> _Passage provided_
★ ★ ★ ★
Yeah, great choices here.
Either get fucked with the hardware, or get fucked with the software. At least with Apple, you only get fucked once, up front. Microsoft will never stop causing you pain. You will live with the ever present fear that the next unblockable update will trash your machine.
If you remember the times before USB-A you should ALSO remember that it didn't "just work" at the outset either. Specifically I seem to remember an awful lot of different USB devices (from CD-ROM burners to special mice) that needed drivers added to work, so it was absolutely not the case you could plug in any USB-A device and it would just work...
Even today in the waning years of USB-A I have run across devices that do not just work, trying to get a working USB-A -> Serial port adaptor was a very trying experience. I have also had over the years some VERY flaky USB-A external storage devices that were very particular as to which cables they worked well with, or simply were not very stable at all.
★ ★ ★ ★
> _Data under study_
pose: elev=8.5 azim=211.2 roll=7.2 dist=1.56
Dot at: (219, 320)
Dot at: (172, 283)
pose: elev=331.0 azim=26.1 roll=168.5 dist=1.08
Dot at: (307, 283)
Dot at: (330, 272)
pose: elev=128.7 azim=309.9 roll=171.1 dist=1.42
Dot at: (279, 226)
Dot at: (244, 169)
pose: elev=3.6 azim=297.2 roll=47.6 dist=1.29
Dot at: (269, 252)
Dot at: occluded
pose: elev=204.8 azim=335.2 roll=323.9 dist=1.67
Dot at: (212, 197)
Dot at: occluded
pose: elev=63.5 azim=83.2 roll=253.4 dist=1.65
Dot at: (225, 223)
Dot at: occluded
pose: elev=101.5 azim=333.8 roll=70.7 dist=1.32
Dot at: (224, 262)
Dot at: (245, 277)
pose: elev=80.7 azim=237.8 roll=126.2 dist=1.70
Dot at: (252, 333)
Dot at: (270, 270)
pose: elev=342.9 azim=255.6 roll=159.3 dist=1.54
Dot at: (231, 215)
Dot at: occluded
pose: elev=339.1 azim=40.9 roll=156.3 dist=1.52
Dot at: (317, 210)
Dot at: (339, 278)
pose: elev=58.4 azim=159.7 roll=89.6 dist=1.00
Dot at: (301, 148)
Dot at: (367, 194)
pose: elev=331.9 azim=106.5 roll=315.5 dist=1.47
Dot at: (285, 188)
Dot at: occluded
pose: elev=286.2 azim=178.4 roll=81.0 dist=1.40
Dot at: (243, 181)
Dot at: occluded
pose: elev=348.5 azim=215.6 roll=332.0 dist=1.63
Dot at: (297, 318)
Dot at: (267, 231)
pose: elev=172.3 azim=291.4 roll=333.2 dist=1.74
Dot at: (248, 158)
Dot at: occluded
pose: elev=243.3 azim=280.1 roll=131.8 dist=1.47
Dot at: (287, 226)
★ ★ ★ ★
> _To do_
Can you write what comes next in the thread about Apple, Microsoft and USB, picking up after its final sentence? The listing has nothing to do with this.

> _Answer to this task_
Within just a few years most of the USB-C issues will have smoothed out. That is in large part due to Apple shipping a LOT of devices with USB-C only, meaning that there is great motivation to making a lot of components that work well with USB-C which provides a lot of financial motivation as well as making Apple kind of a reference hardware standard for testing, as in if you are shipping a USB-C device or cable today you may make sure it works with a number of Windows laptops or phones, but you WILL make sure it works with a MacBook Pro or your Amazon ratings will be in the toilet.
"There is more worth loving than we have strength to love." - Brian Jay Stanley
It's an example of Worse Is Better. USB was easy to implement for devices because they basically just need to respond to packets in a ping pong manner. It was also covered by a patent pool so if a company joined the USB Implementers Forum it was issues a vendor ID and joined the patent pool.
Later revisions improved the speed and added a bunch of features but they did so on a carefully back compatible way. You can still plug in a USB 1.0 mouse into a USB 3.0 host, and it'll work.
https://www.dreamsongs.com/Ris...
echo -e 'global _start\n _start:\n mov eax, 2\n int 80h\n jmp _start' > a.asm; nasm a.asm -f elf; ld a.o -o a;
USB is a perfect example of "good enough". It is a lowest common denominator where a device can use the USB 1.1 protocol with cheap chips, and it will be acceptably working.
USB-C is a different animal. Because charge current can go either way (charger to a laptop, then from the laptop to a small port replicator), USB-C requires more sophisticated chips to handle the protocol. Chips that the Chinese lowest bidder OEMs/ODMs just don't want to pay for, so they cut corners.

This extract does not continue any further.